= Victor Wallace Germains =

English writer

Victor Wallace Germains (8 May 1888 – 1974) was an English writer. He wrote several books on the military and foreign policy, including on Kitchener and Churchill.

Germains was born in the Fulham district of London, the son of inventor Aaron Simon "Adolph" Zalkin Germains, a Jewish emigrant from the Russian Empire. His mother was Emma Annie Levetus of Birmingham, daughter of a Moldavian Jewish emigrant, and sister of the writer Amelia Sarah Levetus.

In 1954, Germains wrote Crusoe Warburton, a lost world novel.

During World War I, Germains served as a spy in Austria.

He died in 1974 in South Africa.

==Writings==
As a military writer, Germains was classed by Michael Howard with Bernard Acworth and Lionel Charlton as a lesser figure typical of his time.

===Books===
- The Struggle for Bread, 1913 (a reply under the pseudonym "Rifleman" to Norman Angell's The Great Illusion (1910).
- The Gathering Storm, 1913 (under the pseudonym "Rifleman"
- Austria of Today: with a special chapter on the Austrian police, 1923 (later editions up to 1932)

Your tasks:
(a) Please write out the part of the Victor Wallace Germains article that begins with the words containing "Victor Wallace Germains (8" and ends with "spy in Austria.".
(b) Condense the paragraph of the Victor Wallace Germains article beginning "Germains was born in the Fulham district" into a short list that keeps its main facts.
(c) Extend the Victor Wallace Germains article onward from its final line.

Extracted information:
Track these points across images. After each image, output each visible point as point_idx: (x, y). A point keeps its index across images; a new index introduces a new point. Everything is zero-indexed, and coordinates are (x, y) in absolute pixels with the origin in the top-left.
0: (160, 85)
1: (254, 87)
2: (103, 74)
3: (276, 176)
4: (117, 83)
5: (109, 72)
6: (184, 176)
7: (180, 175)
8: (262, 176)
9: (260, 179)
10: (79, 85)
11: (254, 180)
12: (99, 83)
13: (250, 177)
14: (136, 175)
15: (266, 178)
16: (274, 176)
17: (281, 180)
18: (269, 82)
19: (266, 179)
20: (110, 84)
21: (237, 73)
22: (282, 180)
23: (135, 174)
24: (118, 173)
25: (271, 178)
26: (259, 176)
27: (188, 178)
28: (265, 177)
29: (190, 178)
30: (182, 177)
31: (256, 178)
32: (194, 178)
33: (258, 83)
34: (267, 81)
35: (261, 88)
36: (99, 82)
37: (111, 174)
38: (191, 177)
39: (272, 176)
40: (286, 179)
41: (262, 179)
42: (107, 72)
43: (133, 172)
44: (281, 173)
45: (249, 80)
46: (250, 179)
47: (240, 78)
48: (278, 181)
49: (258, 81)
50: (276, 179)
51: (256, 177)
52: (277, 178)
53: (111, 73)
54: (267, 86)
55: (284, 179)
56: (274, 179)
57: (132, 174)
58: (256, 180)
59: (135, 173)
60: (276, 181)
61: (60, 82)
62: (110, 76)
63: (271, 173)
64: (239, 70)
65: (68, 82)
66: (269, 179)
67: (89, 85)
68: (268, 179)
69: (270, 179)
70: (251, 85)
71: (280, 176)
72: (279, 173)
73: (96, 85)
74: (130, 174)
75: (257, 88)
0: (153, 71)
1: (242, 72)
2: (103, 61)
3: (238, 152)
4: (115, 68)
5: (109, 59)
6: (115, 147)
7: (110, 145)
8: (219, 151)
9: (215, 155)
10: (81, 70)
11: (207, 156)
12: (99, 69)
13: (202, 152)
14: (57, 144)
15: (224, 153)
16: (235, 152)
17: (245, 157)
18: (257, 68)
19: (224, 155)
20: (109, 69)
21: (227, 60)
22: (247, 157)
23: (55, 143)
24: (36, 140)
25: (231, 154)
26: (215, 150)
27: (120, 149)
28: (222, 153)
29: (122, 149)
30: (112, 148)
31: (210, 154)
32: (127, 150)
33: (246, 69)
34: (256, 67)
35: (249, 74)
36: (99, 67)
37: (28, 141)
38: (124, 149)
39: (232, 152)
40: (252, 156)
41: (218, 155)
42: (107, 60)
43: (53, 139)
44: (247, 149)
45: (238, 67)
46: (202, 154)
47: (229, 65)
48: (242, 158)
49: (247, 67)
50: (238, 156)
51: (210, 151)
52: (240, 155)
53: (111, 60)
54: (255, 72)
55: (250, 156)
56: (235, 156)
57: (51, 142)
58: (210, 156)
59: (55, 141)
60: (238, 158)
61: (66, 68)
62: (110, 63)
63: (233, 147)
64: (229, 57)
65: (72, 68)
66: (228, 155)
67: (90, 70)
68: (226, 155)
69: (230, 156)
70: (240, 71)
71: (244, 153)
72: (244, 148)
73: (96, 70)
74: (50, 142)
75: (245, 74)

--

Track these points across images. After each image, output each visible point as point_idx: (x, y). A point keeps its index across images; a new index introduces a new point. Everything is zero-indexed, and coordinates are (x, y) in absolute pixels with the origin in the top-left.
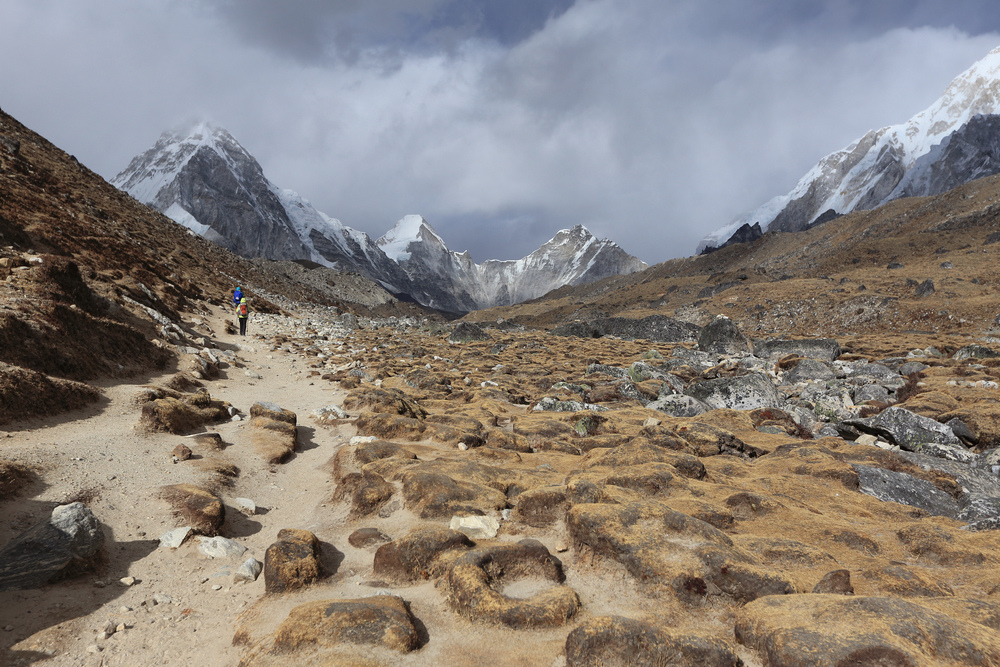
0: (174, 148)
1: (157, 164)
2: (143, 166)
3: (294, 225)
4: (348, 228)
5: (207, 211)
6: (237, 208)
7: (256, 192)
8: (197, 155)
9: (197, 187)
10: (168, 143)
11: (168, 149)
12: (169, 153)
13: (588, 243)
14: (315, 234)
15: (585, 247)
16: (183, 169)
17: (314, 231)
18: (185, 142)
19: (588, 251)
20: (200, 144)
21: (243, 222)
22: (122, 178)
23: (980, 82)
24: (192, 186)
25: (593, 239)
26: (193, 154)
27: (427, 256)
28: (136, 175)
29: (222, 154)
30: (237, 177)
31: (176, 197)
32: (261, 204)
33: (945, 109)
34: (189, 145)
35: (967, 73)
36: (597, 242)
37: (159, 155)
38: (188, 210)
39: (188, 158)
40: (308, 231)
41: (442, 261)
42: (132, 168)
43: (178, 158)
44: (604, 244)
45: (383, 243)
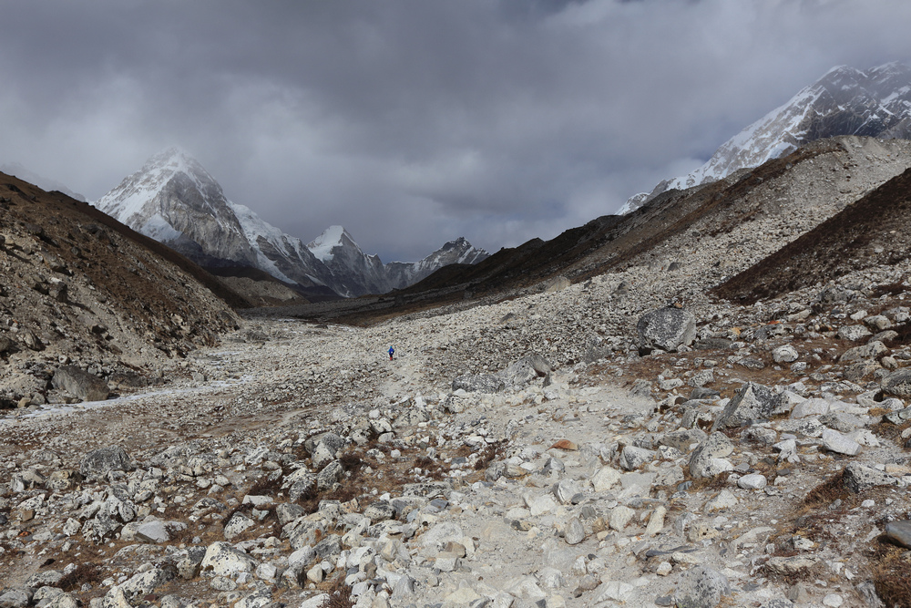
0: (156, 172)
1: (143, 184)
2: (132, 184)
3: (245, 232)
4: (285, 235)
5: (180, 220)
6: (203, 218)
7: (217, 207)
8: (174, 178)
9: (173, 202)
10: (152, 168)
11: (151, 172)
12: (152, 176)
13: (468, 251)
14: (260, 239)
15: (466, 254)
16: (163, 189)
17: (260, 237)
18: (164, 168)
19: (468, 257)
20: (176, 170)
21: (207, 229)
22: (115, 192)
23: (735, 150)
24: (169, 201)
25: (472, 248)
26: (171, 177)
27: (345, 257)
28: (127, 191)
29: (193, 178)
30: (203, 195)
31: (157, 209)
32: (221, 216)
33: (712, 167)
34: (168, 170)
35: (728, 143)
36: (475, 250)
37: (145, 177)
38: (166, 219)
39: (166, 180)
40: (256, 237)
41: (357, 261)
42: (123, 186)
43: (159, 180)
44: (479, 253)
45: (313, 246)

==

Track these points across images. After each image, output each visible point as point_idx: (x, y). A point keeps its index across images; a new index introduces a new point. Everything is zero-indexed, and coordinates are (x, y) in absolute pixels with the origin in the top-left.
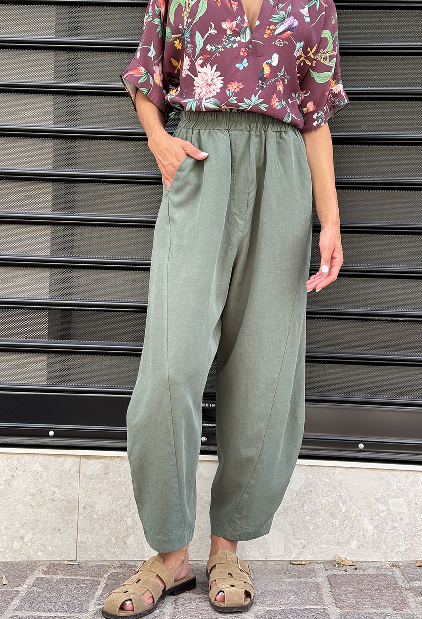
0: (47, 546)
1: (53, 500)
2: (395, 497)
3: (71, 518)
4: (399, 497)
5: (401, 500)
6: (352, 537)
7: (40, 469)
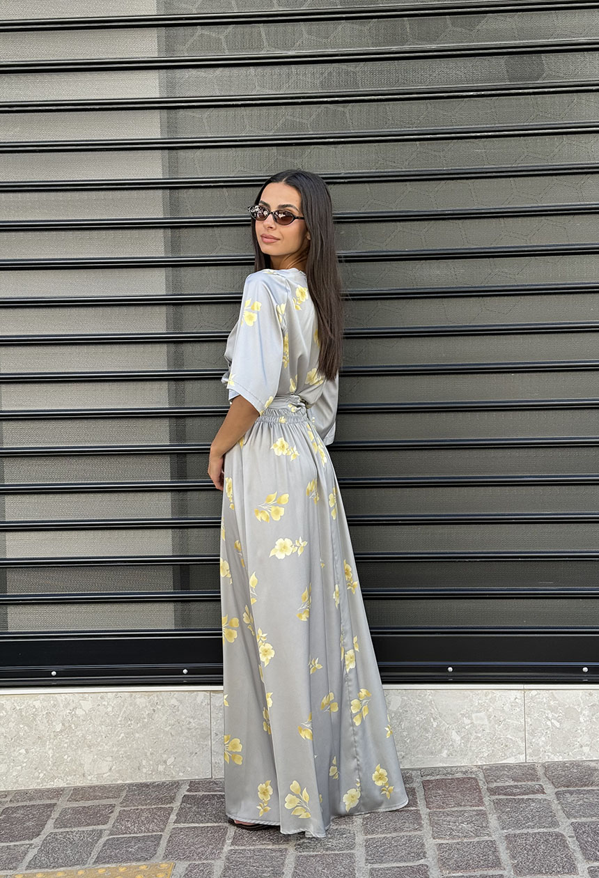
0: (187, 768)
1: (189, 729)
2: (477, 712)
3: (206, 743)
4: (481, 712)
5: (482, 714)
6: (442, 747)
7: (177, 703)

Task responses:
(a)
Victor Wallace Germains (8 May 1888 – 1974) was an English writer. He wrote several books on the military and foreign policy, including on Kitchener and Churchill.

Germains was born in the Fulham district of London, the son of inventor Aaron Simon "Adolph" Zalkin Germains, a Jewish emigrant from the Russian Empire. His mother was Emma Annie Levetus of Birmingham, daughter of a Moldavian Jewish emigrant, and sister of the writer Amelia Sarah Levetus.

In 1954, Germains wrote Crusoe Warburton, a lost world novel.

During World War I, Germains served as a spy in Austria.

(b)
- Born in Fulham, London
- Father: inventor Aaron Simon "Adolph" Zalkin Germains, a Jewish emigrant from the Russian Empire
- Mother: Emma Annie Levetus of Birmingham, daughter of a Moldavian Jewish emigrant
- Aunt: the writer Amelia Sarah Levetus, his mother's sister

(c)
- The Truth about Kitchener, 1925
- The "Mechanization" of War, 1927; a contribution to the "tank debate", arguing that anti-tank weapons had greater potential for development, foreword by Frederick Barton Maurice. The work was critical of the approach of J. F. C. Fuller, presaging later British doctrine, and was serialized abroad.
- The Kitchener Armies: the story of a national achievement, 1930
- The Tragedy of Winston Churchill, 1931
- Colonel to Princess. A novel., 1936. A dying princess gets a brain transplant from a colonel. He enjoys being a woman.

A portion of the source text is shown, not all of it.